** RECORD EXTRACTS follows **
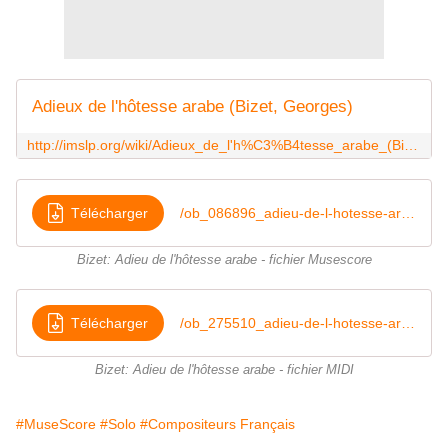
Adieux de l'hôtesse arabe (Bizet, Georges)
http://imslp.org/wiki/Adieux_de_l'h%C3%B4tesse_arabe_(Bizet,_Georges)
Télécharger
/ob_086896_adieu-de-l-hotesse-arabe
Bizet: Adieu de l'hôtesse arabe - fichier Musescore
Télécharger
/ob_275510_adieu-de-l-hotesse-arabe
Bizet: Adieu de l'hôtesse arabe - fichier MIDI
#MuseScore
#Solo
#Compositeurs Français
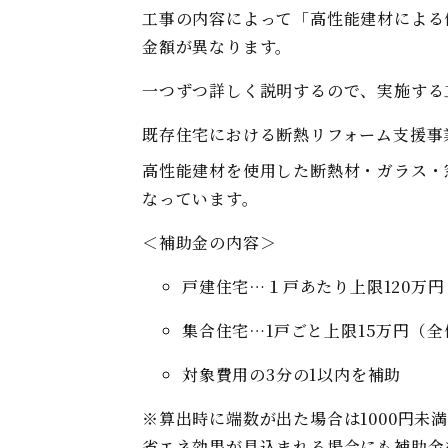
工事の内容によって「高性能建材による
金額が異なります。
一つずつ詳しく説明するので、実施する
既存住宅における断熱リフォーム支援事
高性能建材を使用した断熱材・ガラス・
なっています。
＜補助金の内容＞
戸建住宅…１戸あたり上限120万円
集合住宅…1戸ごと上限15万円（
対象費用の3分の1以内を補助
※算出時に端数が出た場合は1000円未
省エネ効果が見込まれる場合にも補助金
** End of RECORD EXTRACTS **
### EXERCISE
Copy all lines from the material that include "fichier".

### RESULT OF THIS TASK
Bizet: Adieu de l'hôtesse arabe - fichier Musescore
Bizet: Adieu de l'hôtesse arabe - fichier MIDI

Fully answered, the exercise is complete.